**AIM OF THE EXERCISE:** Within the entries below, find each line containing the word "pedido" and copy it.

**SUPPLIED MATERIAL:**
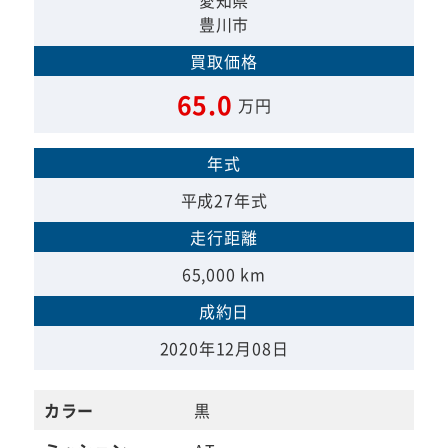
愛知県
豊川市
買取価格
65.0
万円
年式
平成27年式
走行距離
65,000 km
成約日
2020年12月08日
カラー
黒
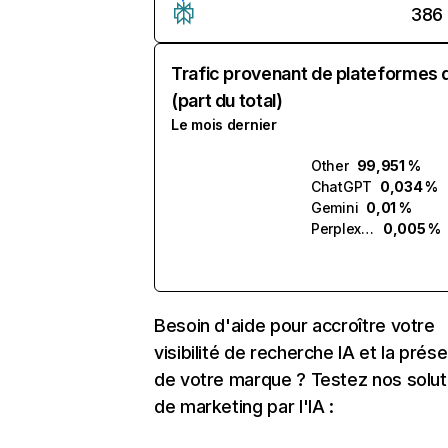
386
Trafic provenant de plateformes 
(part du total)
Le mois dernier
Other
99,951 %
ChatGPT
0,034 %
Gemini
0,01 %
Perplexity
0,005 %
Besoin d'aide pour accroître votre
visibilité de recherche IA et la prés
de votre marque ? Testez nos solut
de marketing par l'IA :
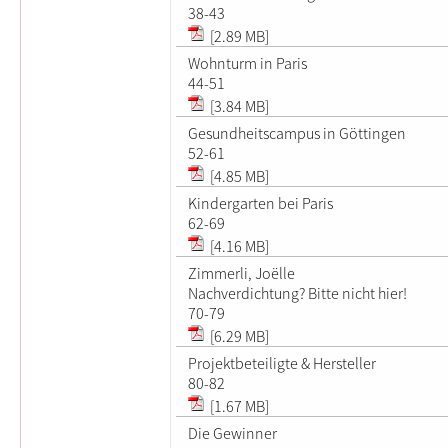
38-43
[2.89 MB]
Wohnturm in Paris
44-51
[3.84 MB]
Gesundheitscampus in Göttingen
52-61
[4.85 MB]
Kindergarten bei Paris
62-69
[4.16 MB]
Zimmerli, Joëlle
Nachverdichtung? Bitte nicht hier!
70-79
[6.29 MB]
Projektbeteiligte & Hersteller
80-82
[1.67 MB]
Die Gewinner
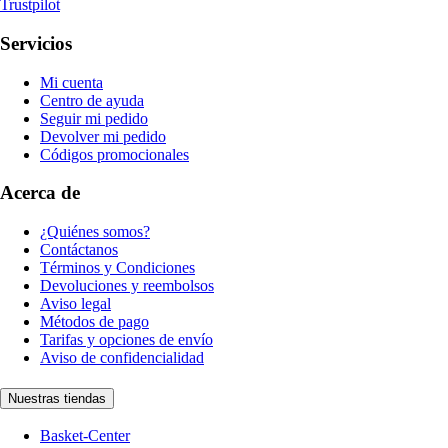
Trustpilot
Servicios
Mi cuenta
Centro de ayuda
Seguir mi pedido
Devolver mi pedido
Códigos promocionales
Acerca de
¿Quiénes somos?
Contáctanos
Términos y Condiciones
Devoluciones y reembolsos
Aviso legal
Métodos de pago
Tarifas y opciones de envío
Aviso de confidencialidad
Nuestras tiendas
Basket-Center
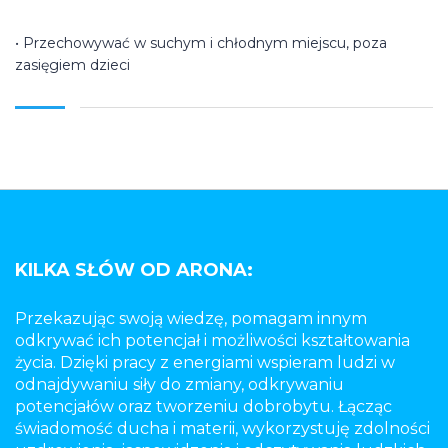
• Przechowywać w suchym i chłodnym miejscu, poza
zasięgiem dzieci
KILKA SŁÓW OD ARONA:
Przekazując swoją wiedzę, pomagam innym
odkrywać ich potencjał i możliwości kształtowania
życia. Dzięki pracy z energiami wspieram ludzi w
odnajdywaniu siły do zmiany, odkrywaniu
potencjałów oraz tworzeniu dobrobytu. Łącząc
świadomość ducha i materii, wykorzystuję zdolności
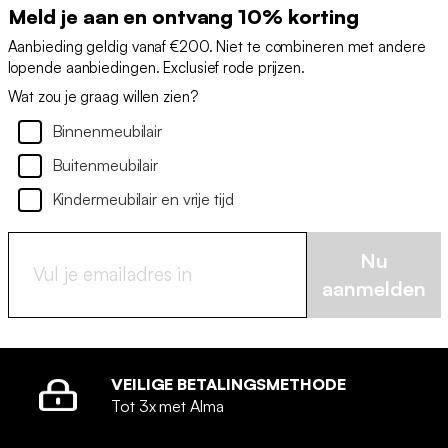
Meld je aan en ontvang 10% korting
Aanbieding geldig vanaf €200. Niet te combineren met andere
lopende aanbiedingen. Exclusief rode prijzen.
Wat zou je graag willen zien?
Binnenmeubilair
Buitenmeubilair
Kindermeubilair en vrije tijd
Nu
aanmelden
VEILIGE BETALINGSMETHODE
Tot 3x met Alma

**THE ANSWER:**
Seguir mi pedido
Devolver mi pedido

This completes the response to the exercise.